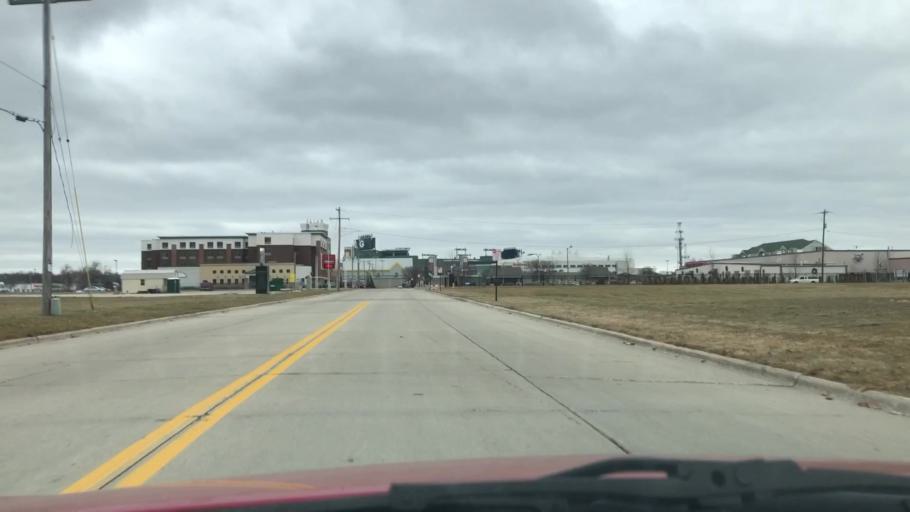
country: US
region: Wisconsin
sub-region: Brown County
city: Ashwaubenon
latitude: 44.4958
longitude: -88.0480
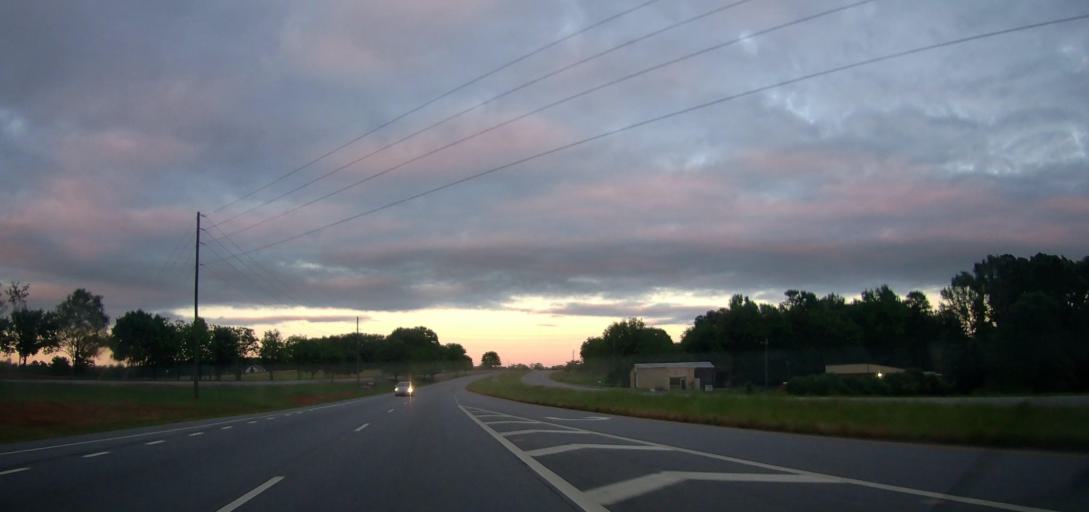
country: US
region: Georgia
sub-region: Clarke County
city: Country Club Estates
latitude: 34.0091
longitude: -83.4694
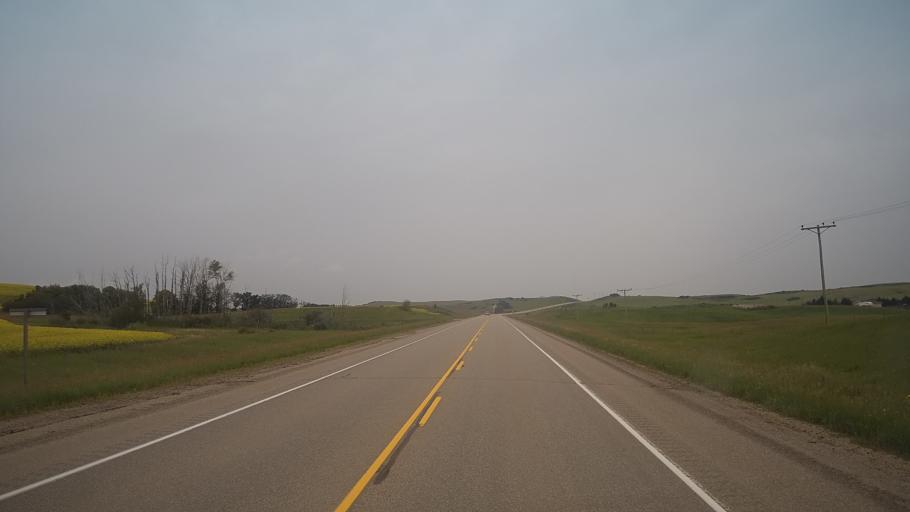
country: CA
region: Saskatchewan
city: Biggar
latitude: 52.0564
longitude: -107.8629
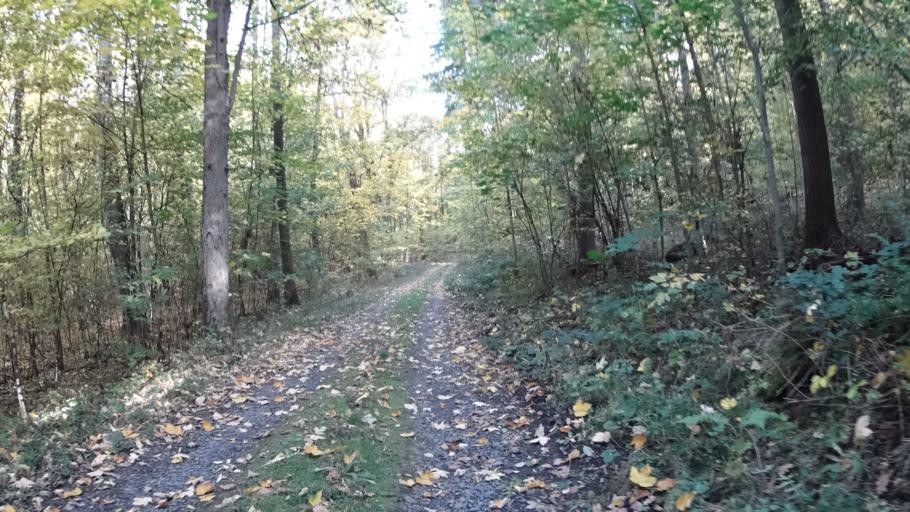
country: DE
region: Rheinland-Pfalz
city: Stein-Bockenheim
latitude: 49.7503
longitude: 7.9630
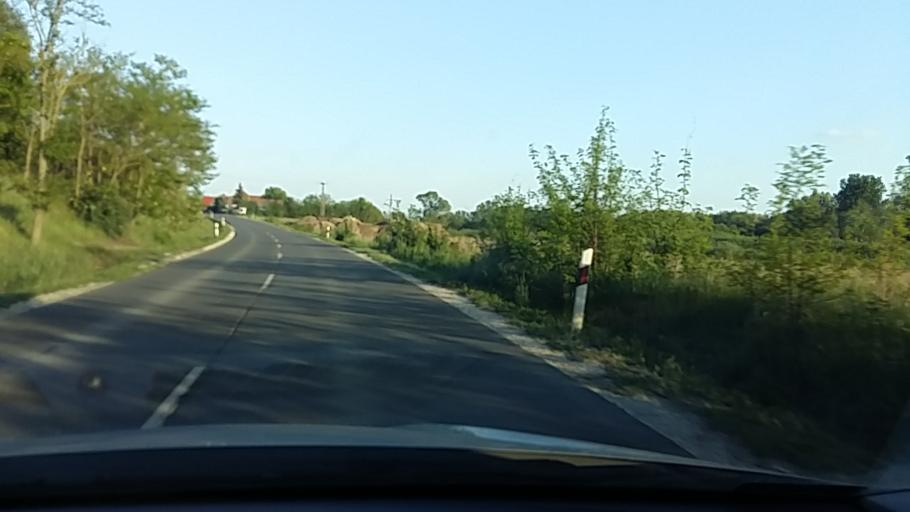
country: HU
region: Pest
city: Orbottyan
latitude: 47.6679
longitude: 19.2734
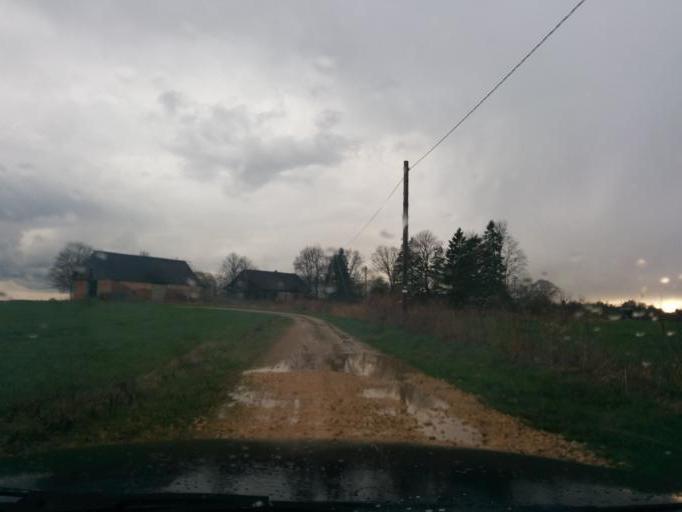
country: LV
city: Tervete
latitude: 56.3670
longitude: 23.5065
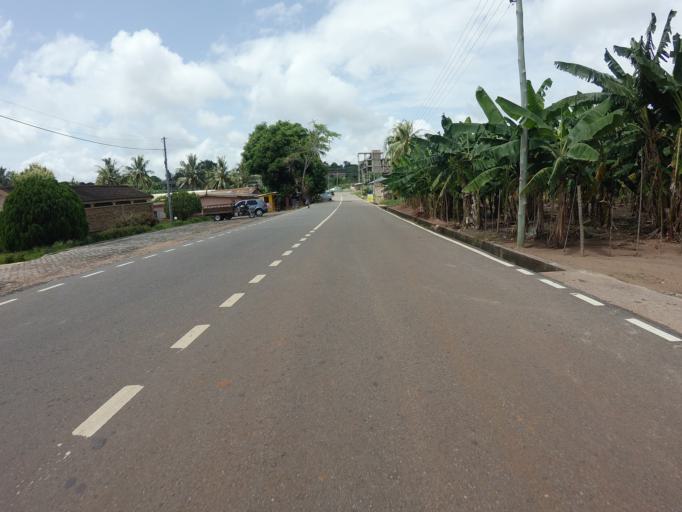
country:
◆ ◆ ◆ ◆
**TASK BRIEF**
Print the data above line for line, keeping every value unchanged but leaving out the pictures.

**RESULT**
country: US
region: Wisconsin
sub-region: Brown County
city: Ashwaubenon
latitude: 44.4958
longitude: -88.0480
country: US
region: Georgia
sub-region: Clarke County
city: Country Club Estates
latitude: 34.0091
longitude: -83.4694
country: CA
region: Saskatchewan
city: Biggar
latitude: 52.0564
longitude: -107.8629
country: DE
region: Rheinland-Pfalz
city: Stein-Bockenheim
latitude: 49.7503
longitude: 7.9630
country: HU
region: Pest
city: Orbottyan
latitude: 47.6679
longitude: 19.2734
country: LV
city: Tervete
latitude: 56.3670
longitude: 23.5065
country:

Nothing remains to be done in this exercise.